Sylph melted snow as they formed a dark circle of cacophony and wind. Tendrils of blackness coiled toward me, and the burn on my cheek stung.

I slipped my arms from my backpack and darted between the shadow creatures, a rush of heat on my face like leaning into an oven. They shrieked and pursued, but I could move in tighter quarters now that I was unencumbered. Trees, brush, fallen logs. I dodged and jumped, fighting to keep my thoughts together, focused on getting past the next obstacle rather than the snow and cold, or the fiery death that chased me.

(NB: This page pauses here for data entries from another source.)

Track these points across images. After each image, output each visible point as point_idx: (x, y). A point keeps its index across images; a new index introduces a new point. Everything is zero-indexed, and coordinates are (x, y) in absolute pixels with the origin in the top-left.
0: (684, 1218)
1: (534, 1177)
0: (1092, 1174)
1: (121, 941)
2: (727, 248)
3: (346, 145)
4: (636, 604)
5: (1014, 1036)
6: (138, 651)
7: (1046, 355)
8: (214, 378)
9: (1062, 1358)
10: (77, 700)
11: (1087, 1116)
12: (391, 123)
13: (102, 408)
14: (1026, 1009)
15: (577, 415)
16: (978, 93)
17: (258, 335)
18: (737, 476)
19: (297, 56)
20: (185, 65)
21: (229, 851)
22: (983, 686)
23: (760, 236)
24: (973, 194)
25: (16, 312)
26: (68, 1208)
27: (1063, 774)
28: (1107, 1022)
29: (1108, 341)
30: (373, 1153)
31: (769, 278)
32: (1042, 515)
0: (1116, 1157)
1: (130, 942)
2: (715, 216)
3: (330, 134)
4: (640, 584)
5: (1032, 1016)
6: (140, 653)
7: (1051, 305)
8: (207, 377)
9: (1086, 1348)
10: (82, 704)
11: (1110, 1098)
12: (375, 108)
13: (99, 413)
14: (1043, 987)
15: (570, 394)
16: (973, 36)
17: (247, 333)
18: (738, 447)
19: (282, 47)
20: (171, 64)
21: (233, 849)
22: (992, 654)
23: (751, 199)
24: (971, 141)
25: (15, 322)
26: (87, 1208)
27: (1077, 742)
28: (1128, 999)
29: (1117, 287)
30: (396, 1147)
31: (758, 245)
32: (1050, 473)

Perhaps I could lead them to one of the sylph traps. But I didn’t know where they were. I didn’t know where
I
was.

My flashlight went dark. I thumped the butt and twisted the tube until weak light revealed bright snow and trees.

Sylph moaned and wept, closing in as I avoided a snow-covered fir. Heat billowed on the back of my neck. I hurtled over a log and skidded at the edge of a cliff overlooking the lake. Snow slipped under my boots as I threw myself to my knees to stop before falling over the rim. My flashlight wasn’t so lucky. It clattered from my mittened hands and plummeted into the lake with a splash. Three seconds. A long drop.

Wind gusted up from the water as I climbed to my feet. Sylph floated by the woods, seven or eight of them, creatures twice my height made of shadows and smoke. They glided forward, melting snow as they trapped me between them and a cliff over Rangedge Lake.

Their cries were of anger and hopelessness, ever-burning fire.

I glanced over my shoulder, the lake a stretch of darkness and nothing behind me. If there were rocks or chunks of ice, I couldn’t see them. Drowning would be a better end than burning in sylph fire for weeks or months.

“You won’t have me.” I spun and leaped off the cliff. Death would be fast and cold; I wouldn’t feel a thing.